The 2017 Global Information Security Workforce Study reveals the cyber security workforce gap is expected to hit 1.8 million by 2022. Even more eye-opening, a recent Enterprise Strategy Group survey shows only nine percent of millennials are interested in cyber security-related careers. That means we will continue to see a significant gap in security analysts, those in charge of prioritizing the most severe threats for security investigators to investigate.

The cadence between security analysts and investigators

A typical security operations center (SOC) consists of security analysts and investigators. When an event comes in, if the analyst finds it potentially harmful, she will send it to the investigator who will decide to follow up or determine the event is not a threat after all. The investigator will pass her findings down to the analyst who learns over time which events indicate actual threats vs. business-as-usual activities or false positives. As they continue to work together, the analysts get better and better at deciphering which events are worth bumping to the investigators.
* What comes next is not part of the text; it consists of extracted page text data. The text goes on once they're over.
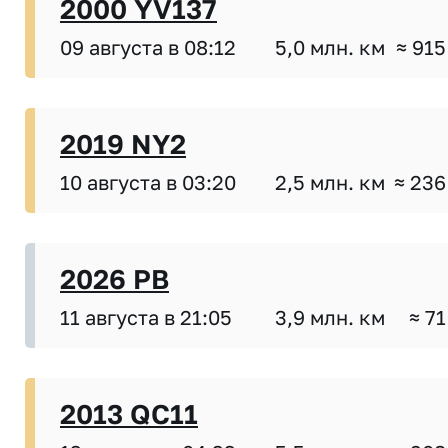
2000 YV137
09 августа в 08:12
5,0 млн. км
≈ 915
2019 NY2
10 августа в 03:20
2,5 млн. км
≈ 236
2026 PB
11 августа в 21:05
3,9 млн. км
≈ 71
2013 QC11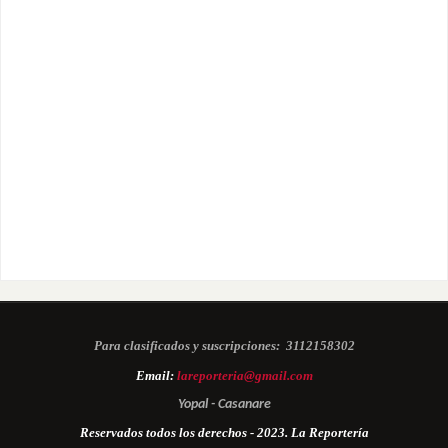
Para clasificados y suscripciones:
3112158302
Email:
lareporteria@gmail.com
Yopal - Casanare
Reservados todos los derechos - 2023. La Reportería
The problem is that SOCs suffer from a manpower shortage, particularly when it comes to security analysts. So how can companies fill the gap? By deploying artificial intelligence (AI). I realize just saying “AI,” opens a can of worms. If you walked around the showroom floor at the RSA Conference this year, you would have seen almost everyone claiming they “do AI.” So before going into how AI can fill the security analyst gap, let’s define AI’s true purpose.

What really is “AI?”

The goal of AI is to have a machine come to conclusions similar to those a human would come to. AI simulates a human’s thought process. Enterprises have so much data coming in from their security tools, even if they had an army of humans to stare at it, they would be inefficient. There’s only so much information humans can digest, so the goal is to apply AI to artificially come to the same conclusions a human would come to if given the same input. For example, if an AI looked at a complex series of patterns indicating persistent malicious behavior over time, it would identify the threat within seconds. A human would need to study tens of thousands of lines of data in an excel spreadsheet to potentially find the pattern, a task that is inefficient and not probable. In other words, AI is scaling humans. That is AI.
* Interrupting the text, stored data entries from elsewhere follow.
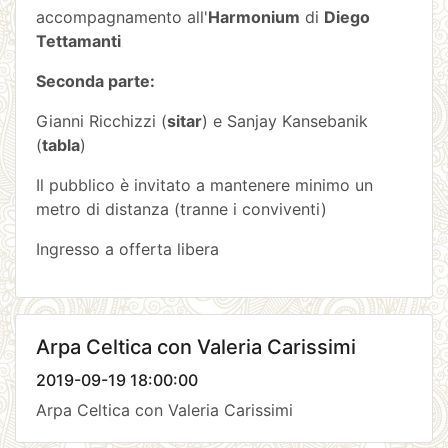
accompagnamento all'
Ha
rmonium
di
Diego
Tettamanti
Seconda parte:
Gianni Ricchizzi (
sitar
) e Sanjay Kansebanik
(
tabla
)
Il pubblico è invitato a mantenere minimo un
metro di distanza (tranne i conviventi)
Ingresso a offerta libera
Arpa Celtica con Valeria Carissimi
2019-09-19 18:00:00
Arpa Celtica con Valeria Carissimi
AI complements security investigators

Going back to the SOC, AI can complement security investigators by serving as security analysts. For example, an event comes in which an AI determines is a significant threat that needs to be prioritized. The machine then sends it to the investigator who affirms the event needs to be investigated or it’s a business-as-usual activity. Using supervised machine learning, the AI learns from its “supervisor,” the investigator. The investigator says, “Yes, that was a good find,” or “No, that wasn’t a good find.” The AI learns from its successes and mistakes and applies the insights to the next time it evaluates an event. The objective is for the AI to become smarter over time, eventually being so precise, that investigators are only spending time investigating the most critical threats.

Human judgement is irreplaceable. I don’t foresee a day when the machines will take over the world, at least not in cyber security, because we will always need a human to make the final determination if an event needs immediate investigation. However, by using AI to fill the security analyst responsibilities, investigators can work more efficiently and effectively. AI is providing human investigators with the highest quality, most likely threats to pass judgement on, as soon as they are identified, before damage is done. Investigators should not have to hunt for events to mitigate; they should automatically receive those events in a prioritized order based on risk.

The existing process of having humans find a pattern of events that may indicate an active threat will never work effectively. The mountain of data coupled with the perpetual skills shortage prevents this success and can only be overcome with the use of AI. For every case presented to investigators, ask yourself, “Was this truly worthy of my investigators’ time?” In too many cases, the answer is “no.”